Quant à la question du Maghreb, il n’y a aucun chiffre officiel. L’une des rares choses que nous savons, c’est qu’en 2012 et 2016, la Caisse National d’Assurance Vieillesse a réalisé une grande opération de contrôle sur les pensions de retraites perçues en Algérie. Résultat : très peu de cas de fraude ont été détectés, à tel point que l’opération a été abandonnée.
Stéréotype raciste
Dans l’océan des fraudes, Bruno Le Maire a donc choisi de ne parler que des fraudes sociales. Parmi les fraudes sociales, il se concentre sur celles qui sont liées à l’étranger. Parmi celles qui sont liées à l’étranger, il n’évoque que le Maghreb, alors même qu’il n’a aucune donnée, et que cela ne constitue qu’une partie d’un fragment d’une fraction du problème.

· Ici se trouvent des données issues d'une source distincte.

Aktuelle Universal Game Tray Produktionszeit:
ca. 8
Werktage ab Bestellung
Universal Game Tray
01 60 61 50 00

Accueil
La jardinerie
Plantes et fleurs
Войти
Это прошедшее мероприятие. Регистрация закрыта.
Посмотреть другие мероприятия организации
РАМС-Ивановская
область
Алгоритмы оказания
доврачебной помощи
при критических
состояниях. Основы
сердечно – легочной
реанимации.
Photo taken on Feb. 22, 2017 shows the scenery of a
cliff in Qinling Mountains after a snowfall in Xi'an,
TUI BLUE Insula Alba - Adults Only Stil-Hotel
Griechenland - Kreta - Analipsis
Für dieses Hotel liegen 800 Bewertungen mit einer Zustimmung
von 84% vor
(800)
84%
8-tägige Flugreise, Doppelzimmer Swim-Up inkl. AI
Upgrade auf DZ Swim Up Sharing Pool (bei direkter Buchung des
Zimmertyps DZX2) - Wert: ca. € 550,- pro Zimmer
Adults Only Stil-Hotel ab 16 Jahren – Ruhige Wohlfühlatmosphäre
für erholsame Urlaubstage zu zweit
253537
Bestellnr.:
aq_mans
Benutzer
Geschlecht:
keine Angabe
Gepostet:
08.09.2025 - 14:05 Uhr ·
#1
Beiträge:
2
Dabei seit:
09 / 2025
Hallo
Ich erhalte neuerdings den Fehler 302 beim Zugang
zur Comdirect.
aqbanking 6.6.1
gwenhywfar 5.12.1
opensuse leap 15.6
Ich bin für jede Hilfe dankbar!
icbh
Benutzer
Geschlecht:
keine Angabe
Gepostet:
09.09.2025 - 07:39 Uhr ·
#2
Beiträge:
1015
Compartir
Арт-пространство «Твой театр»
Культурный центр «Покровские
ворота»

Stigmatiser, sans argument, une partie de la population sur le seul fondement de son origine : c’est la définition même d’un stéréotype raciste. Nous franchissons ici, je crois, une frontière qui devrait profondément nous interroger. Il ne s’agit plus seulement de détourner l’attention. Mais de fabriquer des boucs-émissaires.